How Rubrik, Netskope Have Benefitted from Their DSPM Buys
Rubrik has integrated DSPM into its cyber recovery solutions to more effectively prioritize sensitive data protection in disaster recovery scenarios, Gupta said. By integrating DSPM with backup and recovery, organizations can prioritize critical data protection based on sensitivity and reduce data exposure risks in cloud environments, Gupta said (see: Rubrik Buys Startup Laminar to Unify Cyber Posture, Recovery).
“Now, you’re not just giving someone a host of new problems that they’ve got to go solve,” Gupta said. “You’re giving them problems and solutions together. No security team wants more alerts that they just have to go triage through. They want solutions that are going to help them.”
Netskope, meanwhile, has embedded DSPM into its SASE platform to improve data access governance by preventing excessive permissions and misconfigurations, Thacker said. Adding DSPM will enhance DLP effectiveness and reduce false positives by aligning data classification with security policies, and simplify security operations by providing DSPM, DLP and security service edge in a single platform (see: Netskope Purchases Dasera to Strengthen Cloud Data Security).
“The challenge in having standalone and, in some cases, isolated technologies is that it just adds a layer of latency in terms of making decisions and responding to actions and events,” Thacker said. “Lots of organizations correlate this information into a SIEM platform, which is great, but somebody then has to go through a review and look at events and incidents.”
Enterprises adopting DSPM often face challenges such as a lack of automated remediation, sufficient scale to work across cloud, SaaS and on-prem environments, and ease of integration with existing security tools. On-prem DSPM differs from cloud DSPM in terms of how data is scanned and classified, with organizations prioritizing solutions that offer not just discovery but also security enforcement.

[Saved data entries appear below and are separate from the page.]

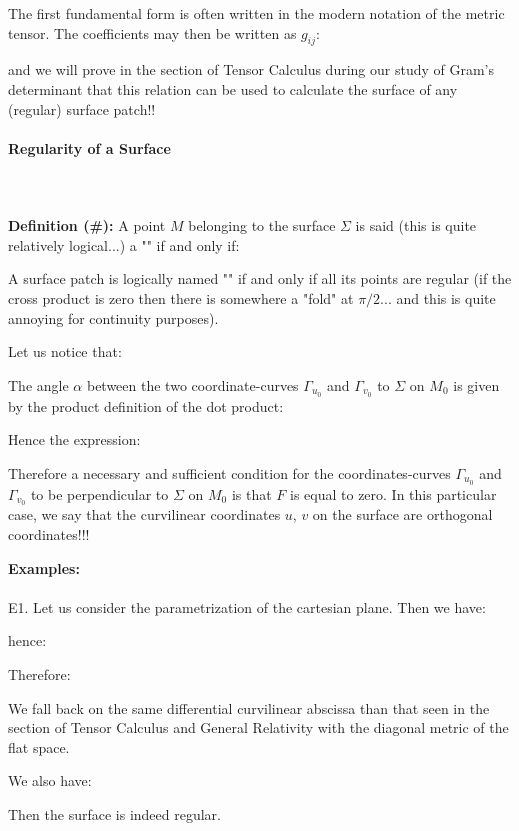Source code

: {	The first fundamental form is often written in the modern notation of the metric tensor. The coefficients may then be written as $g_{ij}$:
	
	and we will prove in the section of Tensor Calculus during our study of Gram's determinant that this relation can be used to calculate the surface of any (regular) surface patch!!
	
	\pagebreak
	\paragraph{Regularity of a Surface}\mbox{}\\\\
	\textbf{Definition (\#\mydef):} A point $M$ belonging to the surface $\Sigma$ is said (this is quite relatively logical...) a "" if and only if:
	
	A surface patch is logically named "" if and only if all its points are regular (if the cross product is zero then there is somewhere a "fold" at $\pi/2$... and this is quite annoying for continuity purposes).

	Let us notice that:
	
	The angle $\alpha$ between the two coordinate-curves $\Gamma_{u_0}$ and $\Gamma_{v_0}$ to $\Sigma$ on $M_0$ is given by the product definition of the dot product:
	
		Hence the expression:
	
	Therefore a necessary and sufficient condition for the coordinates-curves $\Gamma_{u_0}$ and $\Gamma_{v_0}$ to be perpendicular to $\Sigma$ on $M_0$ is that $F$ is equal to zero. In this particular case, we say that the curvilinear coordinates $u$, $v$ on the surface are orthogonal coordinates!!!
	\begin{tcolorbox}[colframe=black,colback=white,sharp corners]
	\textbf{{\Large {}}Examples:}\\\\
	E1. Let us consider the parametrization of the cartesian plane. Then we have:
	
	hence:
	
	Therefore:
	
	We fall back on the same differential curvilinear abscissa than that seen in the section of Tensor Calculus and General Relativity with the diagonal metric of the flat space.
	
	We also have:
	
	Then the surface is indeed regular. \\


\end{tcolorbox}}
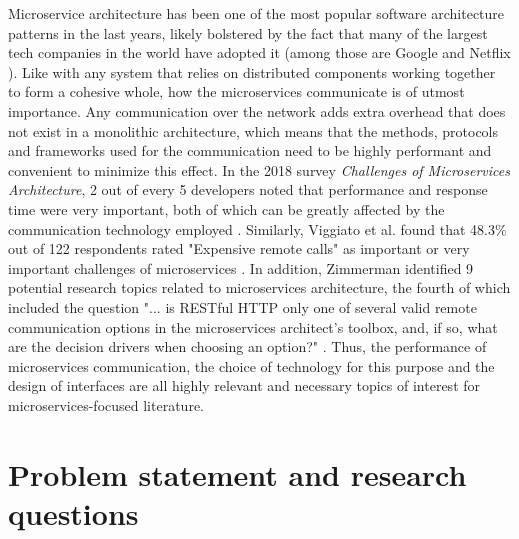 Microservice architecture has been one of the most popular software architecture patterns in the last years, likely bolstered by the fact that many of the largest tech companies in the world have adopted it (among those are Google \cite{googlemicroservices} and Netflix \cite{netflixmicroservices}). Like with any system that relies on distributed components working together to form a cohesive whole, how the microservices communicate is of utmost importance. Any communication over the network adds extra overhead that does not exist in a monolithic architecture, which means that the methods, protocols and frameworks used for the communication need to be highly performant and convenient to minimize this effect. In the 2018 survey \textit{Challenges of Microservices Architecture}, 2 out of every 5 developers noted that performance and response time were very important, both of which can be greatly affected by the communication technology employed \cite{ghofrani2018challenges}. Similarly, Viggiato et al. found that 48.3\% out of 122 respondents rated "Expensive remote calls" as important or very important challenges of microservices \cite{viggiato2018microservices}. In addition, Zimmerman identified 9 potential research topics related to microservices architecture, the fourth of which included the question "... is RESTful HTTP only one of several valid remote communication options in the microservices architect's toolbox, and, if so, what are the decision drivers when choosing an option?" \cite{zimmermann2016microservices}. Thus, the performance of microservices communication, the choice of technology for this purpose and the design of interfaces are all highly relevant and necessary topics of interest for microservices-focused literature.

\section{Problem statement and research questions}

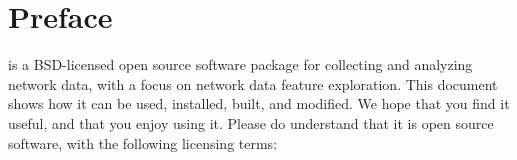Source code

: \documentclass{book}
\begin{document}

\restoregeometry %
\pagecolor{white}

\frontmatter
\chapter{Preface}
 is a BSD-licensed open source software package for
collecting and analyzing network data, with a focus on network data
feature exploration.  This document shows how it can be used,
installed, built, and modified.  We hope that you find it useful, and
that you enjoy using it.  Please do understand that it is open source
software, with the following licensing terms:
\end{document}
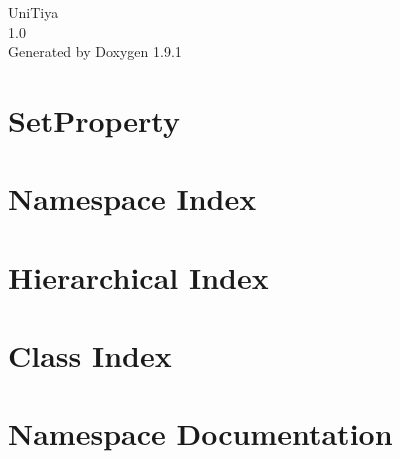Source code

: \let\mypdfximage\pdfximage\def\pdfximage{\immediate\mypdfximage}\documentclass[twoside]{book}
\newcommand{\+}{\discretionary{\mbox{\scriptsize$\hookleftarrow$}}{}{}}
\newcommand{\clearemptydoublepage}{%
  \newpage{\pagestyle{empty}\cleardoublepage}%
}
\begin{document}
\raggedbottom

\hypersetup{pageanchor=false,
             bookmarksnumbered=true,
             pdfencoding=unicode
            }
\begin{titlepage}
\vspace*{7cm}
\begin{center}%
{\Large Uni\+Tiya \\[1ex]\large 1.\+0 }\\
\vspace*{1cm}
{\large Generated by Doxygen 1.9.1}\\
\end{center}
\end{titlepage}
\clearemptydoublepage
{}
\tableofcontents
\clearemptydoublepage
{}
\hypersetup{pageanchor=true}

\chapter{Set\+Property}
\label{md__runtime__tiya_property_attributes__set_property__r_e_a_d_m_e}

\chapter{Namespace Index}

\chapter{Hierarchical Index}

\chapter{Class Index}

\chapter{Namespace Documentation}


















\end{document}
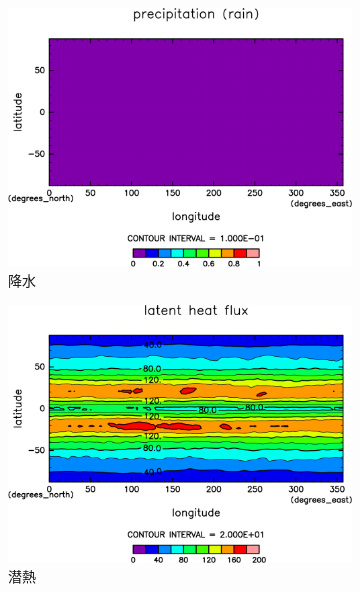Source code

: \documentclass[body]{subfiles}
\begin{document}
\begin{figure}[t]
\begin{subfigure}{.4\textwidth}
		\includegraphics[width=\columnwidth]{S1500/Rain,time=3650:4015-crop-rotate.pdf}
		\caption{降水\hmu*{[W/m^{-2}]}}\label{S1500降水}
	\end{subfigure}
	\begin{subfigure}{.4\textwidth}
		\centering
		\includegraphics[width=\columnwidth]{S1500/Evap,time=3650:4015-crop-rotate.pdf}
		\caption{潜熱\hmu*{[W/m^{-2}]}}\label{S1500潜熱}
	\end{subfigure}
	\begin{subfigure}{.4\textwidth}
		\centering

\end{subfigure}
\end{figure}
\end{document}

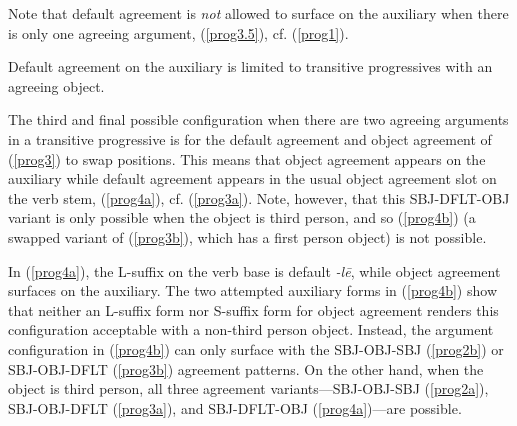 \documentclass[output=paper
,modfonts
,nonflat]{langsci/langscibook}
\begin{document}
\noindent Note that default agreement is \textit{not} allowed to surface on the auxiliary when there is only one agreeing argument, (\ref{prog3.5}), cf. (\ref{prog1}).

\eal \label{prog3.5}
\zl

\noindent Default agreement on the auxiliary is limited to transitive progressives with an agreeing object.

The third and final possible configuration when there are two agreeing arguments in a transitive progressive is for the default agreement and object agreement of (\ref{prog3}) to swap positions. This means that object agreement appears on the auxiliary while default agreement appears in the usual object agreement slot on the verb stem, (\ref{prog4a}), cf. (\ref{prog3a}). Note, however, that this SBJ-DFLT-OBJ variant is only possible when the object is third person, and so (\ref{prog4b}) (a swapped variant of (\ref{prog3b}), which has a first person object) is not possible.

\eal \label{prog4}
\zl

\noindent In (\ref{prog4a}), the L-suffix on the verb base is default \textit{-l\=e}, while object agreement surfaces on the auxiliary. The two attempted auxiliary forms in (\ref{prog4b}) show that neither an L-suffix form nor S-suffix form for object agreement renders this configuration acceptable with a non-third person object. Instead, the argument configuration in (\ref{prog4b}) can only surface with the SBJ-OBJ-SBJ (\ref{prog2b}) or SBJ-OBJ-DFLT (\ref{prog3b}) agreement patterns. On the other hand, when the object is third person, all three agreement variants---SBJ-OBJ-SBJ (\ref{prog2a}), SBJ-OBJ-DFLT (\ref{prog3a}), and SBJ-DFLT-OBJ (\ref{prog4a})---are possible.
\end{document}
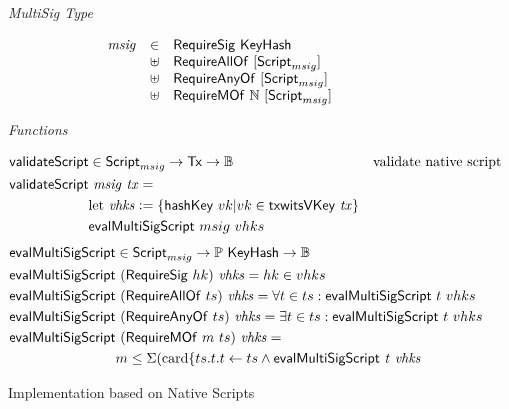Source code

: \documentclass[11pt,a4paper,dvipsnames]{article}
\newcommand{\N}{\ensuremath{\mathbb{N}}}
\newcommand{\Bool}{\ensuremath{\mathbb{B}}}
\newcommand{\Tx}{\type{Tx}}
\newcommand{\Script}{\type{Script}}
\newcommand{\ScriptMSig}{\Script_{msig}}
\newcommand{\KeyHash}{\type{KeyHash}}
\theoremstyle{definition}
\newcommand{\leteq}{\ensuremath{\mathrel{\mathop:}=}}
\begin{document}
\begin{figure*}[hbt]
  \emph{MultiSig Type}

  \begin{equation*}
    \begin{array}{rll}
      \var{msig} & \in & \type{RequireSig}~\KeyHash\\
      & \uniondistinct &
         \type{RequireAllOf}~[\ScriptMSig] \\
      & \uniondistinct&
         \type{RequireAnyOf}~[\ScriptMSig] \\
      & \uniondistinct&
        \type{RequireMOf}~\N~[\ScriptMSig]
    \end{array}
  \end{equation*}

  \emph{Functions}

  \begin{align*}
    \fun{validateScript} & \in\ScriptMSig\to\Tx\to\Bool & \text{validate native
                                                          script} \\
    \fun{validateScript} & ~\var{msig}~\var{tx}= \\
                         & \textrm{let}~\var{vhks}\leteq \{\fun{hashKey}~vk \vert
                           vk \in \fun{txwitsVKey}~\var{tx}\} \\
                         & \fun{evalMultiSigScript}~msig~vhks\\
  \end{align*}
  \begin{align*}
    \fun{evalMultiSigScript} & \in\ScriptMSig\to\powerset\KeyHash\to\Bool & \\
    \fun{evalMultiSigScript} & ~(\type{RequireSig}~hk)~\var{vhks} =  hk \in vhks \\
    \fun{evalMultiSigScript} & ~(\type{RequireAllOf}~ts)~\var{vhks} =
                              \forall t \in ts: \fun{evalMultiSigScript}~t~vhks\\
    \fun{evalMultiSigScript} & ~(\type{RequireAnyOf}~ts)~\var{vhks} =
                              \exists t \in ts: \fun{evalMultiSigScript}~t~vhks\\
    \fun{evalMultiSigScript} & ~(\type{RequireMOf}~m~ts)~\var{vhks} = \\
                             & m \leq \Sigma
                               (\textrm{card} \{ t s.t. t \leftarrow ts \wedge \fun{evalMultiSigScript}~\var{t}~\var{vhks}
  \end{align*}

  \caption{Implementation based on Native Scripts}
  \label{fig:types-msig}
\end{figure*}
\end{document}
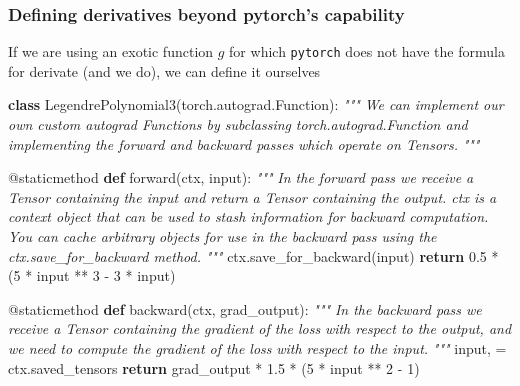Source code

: \documentclass[
]{article}
\newenvironment{Shaded}{}{}
\newcommand{\AttributeTok}[1]{\textcolor[rgb]{0.49,0.56,0.16}{#1}}
\newcommand{\BuiltInTok}[1]{\textcolor[rgb]{0.00,0.50,0.00}{#1}}
\newcommand{\CommentTok}[1]{\textcolor[rgb]{0.38,0.63,0.69}{\textit{#1}}}
\newcommand{\ControlFlowTok}[1]{\textcolor[rgb]{0.00,0.44,0.13}{\textbf{#1}}}
\newcommand{\DecValTok}[1]{\textcolor[rgb]{0.25,0.63,0.44}{#1}}
\newcommand{\FloatTok}[1]{\textcolor[rgb]{0.25,0.63,0.44}{#1}}
\newcommand{\KeywordTok}[1]{\textcolor[rgb]{0.00,0.44,0.13}{\textbf{#1}}}
\newcommand{\NormalTok}[1]{#1}
\newcommand{\OperatorTok}[1]{\textcolor[rgb]{0.40,0.40,0.40}{#1}}
\begin{document}
\hypertarget{defining-derivatives-beyond-pytorchs-capability}{%
\subsubsection{Defining derivatives beyond pytorch's
capability}\label{defining-derivatives-beyond-pytorchs-capability}}

If we are using an exotic function \(g\) for which \texttt{pytorch} does
not have the formula for derivate (and we do), we can define it
ourselves

\begin{Shaded}
\begin{Highlighting}[]
\KeywordTok{class}\NormalTok{ LegendrePolynomial3(torch.autograd.Function):}
    \CommentTok{"""}
\CommentTok{    We can implement our own custom autograd Functions by subclassing}
\CommentTok{    torch.autograd.Function and implementing the forward and backward passes}
\CommentTok{    which operate on Tensors.}
\CommentTok{    """}

    \AttributeTok{@staticmethod}
    \KeywordTok{def}\NormalTok{ forward(ctx, }\BuiltInTok{input}\NormalTok{):}
        \CommentTok{"""}
\CommentTok{        In the forward pass we receive a Tensor containing the input and return}
\CommentTok{        a Tensor containing the output. ctx is a context object that can be used}
\CommentTok{        to stash information for backward computation. You can cache arbitrary}
\CommentTok{        objects for use in the backward pass using the ctx.save\_for\_backward method.}
\CommentTok{        """}
\NormalTok{        ctx.save\_for\_backward(}\BuiltInTok{input}\NormalTok{)}
        \ControlFlowTok{return} \FloatTok{0.5} \OperatorTok{*}\NormalTok{ (}\DecValTok{5} \OperatorTok{*} \BuiltInTok{input} \OperatorTok{**} \DecValTok{3} \OperatorTok{{-}} \DecValTok{3} \OperatorTok{*} \BuiltInTok{input}\NormalTok{)}

    \AttributeTok{@staticmethod}
    \KeywordTok{def}\NormalTok{ backward(ctx, grad\_output):}
        \CommentTok{"""}
\CommentTok{        In the backward pass we receive a Tensor containing the gradient of the loss}
\CommentTok{        with respect to the output, and we need to compute the gradient of the loss}
\CommentTok{        with respect to the input.}
\CommentTok{        """}
        \BuiltInTok{input}\NormalTok{, }\OperatorTok{=}\NormalTok{ ctx.saved\_tensors}
        \ControlFlowTok{return}\NormalTok{ grad\_output }\OperatorTok{*} \FloatTok{1.5} \OperatorTok{*}\NormalTok{ (}\DecValTok{5} \OperatorTok{*} \BuiltInTok{input} \OperatorTok{**} \DecValTok{2} \OperatorTok{{-}} \DecValTok{1}\NormalTok{)}
\end{Highlighting}
\end{Shaded}
\end{document}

“The value proposition is the integrated platform to be able to solve holistically for cyber recovery and cyber posture together,” Gupta said.
Generative AI is fueling DSPM adoption by boosting the need for monitoring AI applications and shadow AI usage as applications like ChatGPT and Micrsoft Copilot process and generate vast amount of security data. DSPM is being used to monitor what AI models employees are using and what data is being fed into AI systems, and DSPM is also being integrated into AI governance strategies to ensure privacy.
“Are you trying to implement controls around Gen AI that is built into the existing technologies you have in your tech stack, like Office or Copilot, for example,” Shey asked. “That’s a really different use case than if you were trying to build your own enterprise AI application, and now you need to embed other types of controls in that process.”